Bei MB "Max" werden mit Rücksicht auf den Drei-Schichtenbetrieb keine Überstunden bezahlt. Der garantierte Fahrleistungsverdienst für MB "Max" beträgt in der Zeit von März bis September E 577.50 je Monat (19.25 je Tag), in der Zeit von Oktober bis Februar E 643.50 je Monat (21.45 je Tag) im Hundertsatz.
b). Leerfahrten (mit Ausschluss von Fahrten zwecks Intaunahme, Verstellung oder Abheftung des eigenen Anhanges, Werfteinlauf, Werftauslauf, Werftprobefahrten im Hafenbereich, sämtliche Versorgungsfahrten (Provianteinkauf, Brennstoff-, Material-, Inventar-, Wasserfassen usw.), Liegeplatzwechsel, Ausweichmanöver . dgl. ).
Lokaldienst, ausgenommen Linz und Wien:
| März bis September | E 1.73 |
| Oktober bis Februar | E 1.88 |
Die Fahrdienstzulage wird in der Zeit zwischen 22 Uhr und 6 Uhr nicht verrechnet. Für diese Zeit gibt es kollektive Überstunden.
c). Tankpendelverkehr Lobau - Korneuburg - Moosbierbaum:
| März bis September | E 2.22 |
| Oktober bis Februar | E 2.42 |
je Fahrstunde zwischen 6 - 22 Uhr.
Die Fahrleistungszulage wird in der Zeit zwischen 22 Uhr und 6 Uhr nicht verrechnet. Für diese Zeit kommen kollektive Überstunden zur Anwendung.

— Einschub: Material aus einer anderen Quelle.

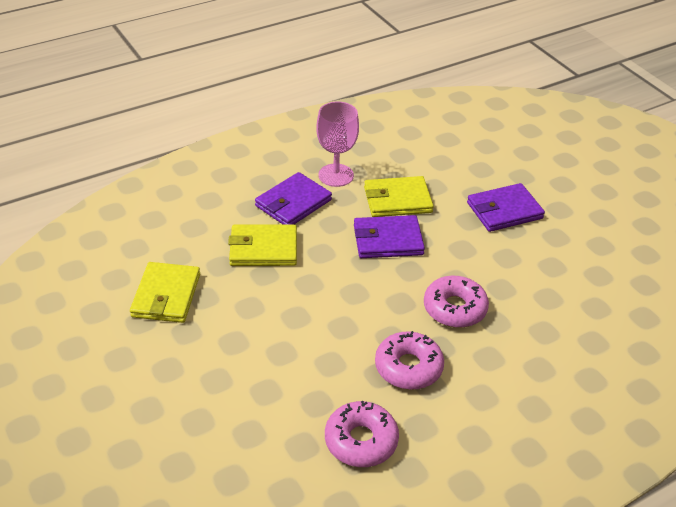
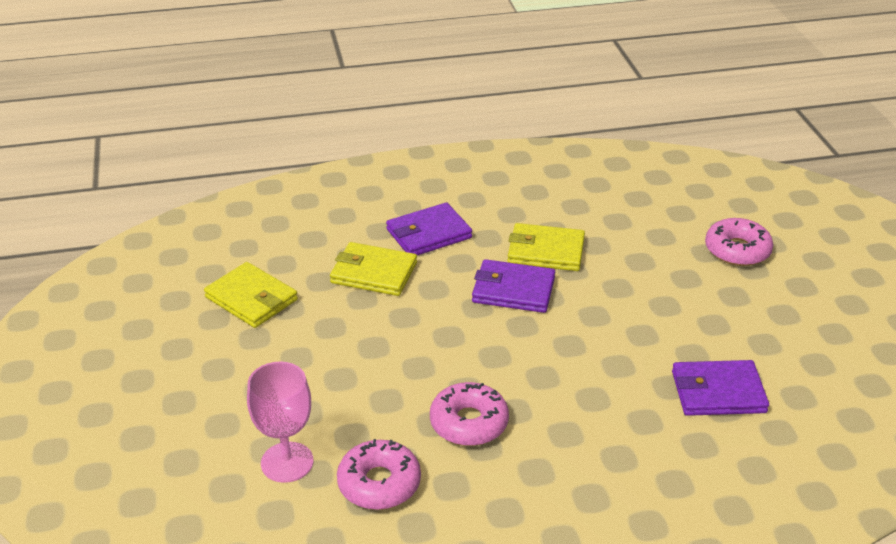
camera: 20 degrees right, 5 degrees down
(166, 295) = (251, 299): yellow wallet -> yellow wallet turned 75 degrees counterclockwise
(336, 175) = (489, 214): pink goblet -> pink goblet (287, 462)
(454, 308) = (552, 374): pink donut -> pink donut (737, 250)
(504, 210) = (665, 284): purple wallet -> purple wallet (718, 392)

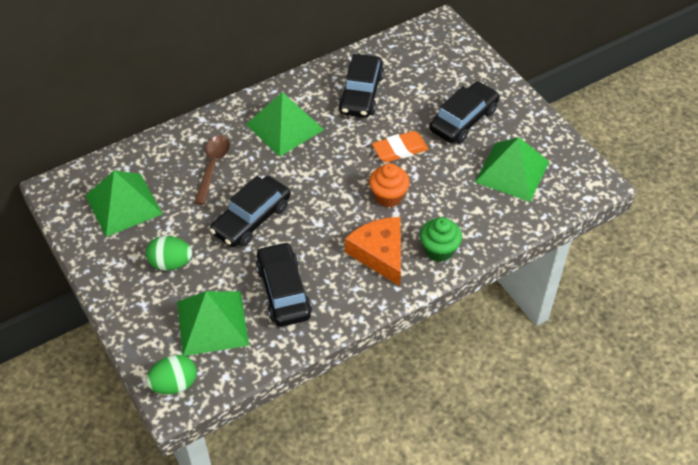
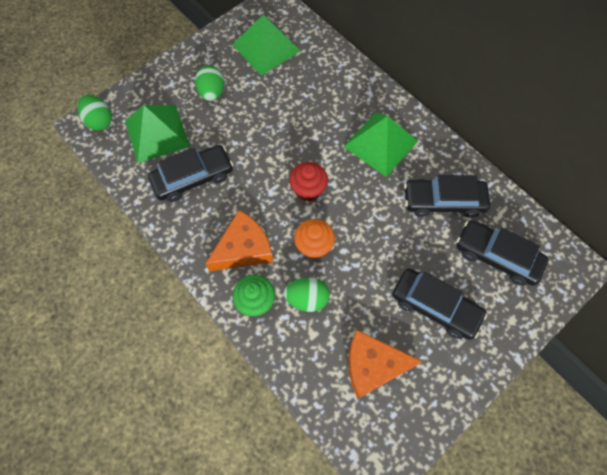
camera: 80 degrees right, 15 degrees up
(213, 166) = (319, 98): brown spoon -> none
(251, 219) = (266, 139): black car -> black car (496, 256)
(324, 192) = (308, 190): none -> red cupcake
(400, 149) = (376, 248): orange eraser -> none
(442, 209) = (307, 299): none -> green egg
(512, 171) = (373, 365): green pyramid -> orange cheese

An der Fahrleistungszulage (Normalgebühr) sind die einzelnen Besatzungsmitglieder, auch bei Einteilung "über Stand", ihrer Tätigkeit an Bord entsprechend (also ohne Rücksicht auf ihren Dienstgrad), mit folgenden Hundertsätzen beteiligt:
| Kapitän | 110 % |
| Kapitän ohne Rechnungsleger, gegen entfall der Verteilergebühr | 130 % |
| II. Kapitän | 80 % |
| Rechnungsleger mit Patent | 65 % |
| Rechnungsleger ohne Patent | 50 % |
| Lotse | 80 % |
| I. Steuermann | 70 % |
| II. Steuermann | 60 % |
| Schlepplotse | 60 % |
| Bootsmann auf Personenschiffen | 60 % |
| Bootsmann auf Zugschiffen | 50 % |
| Matrose | 40 % |
| Koch oder Köchin | 40 % |
| MBL (leitender Maschinist) | 110 % |
| II MBL (Maschinist) | 70 % |
| Maschinen oder Motorenwärter | 60 % |
| Kesselwärter auf Dampfschiffen im Monat Juni, Juli und August | 60 % |
| Kesselwärter auf Dampfschiffen in den übrigen Monaten | 50 % |
| Heizer auf Dampfschiffen im Juni, Juli und August | 55 % |
| Heizer auf Dampfschiffen in den übrigen Monaten | 45 % |
Die auf Personenschiffen eingeteilten Rechnungsleger erhalten für die Kabinenmanipulation 30 % des Hundertsatzes der ihnen zustehenden Fahrleistungszulage.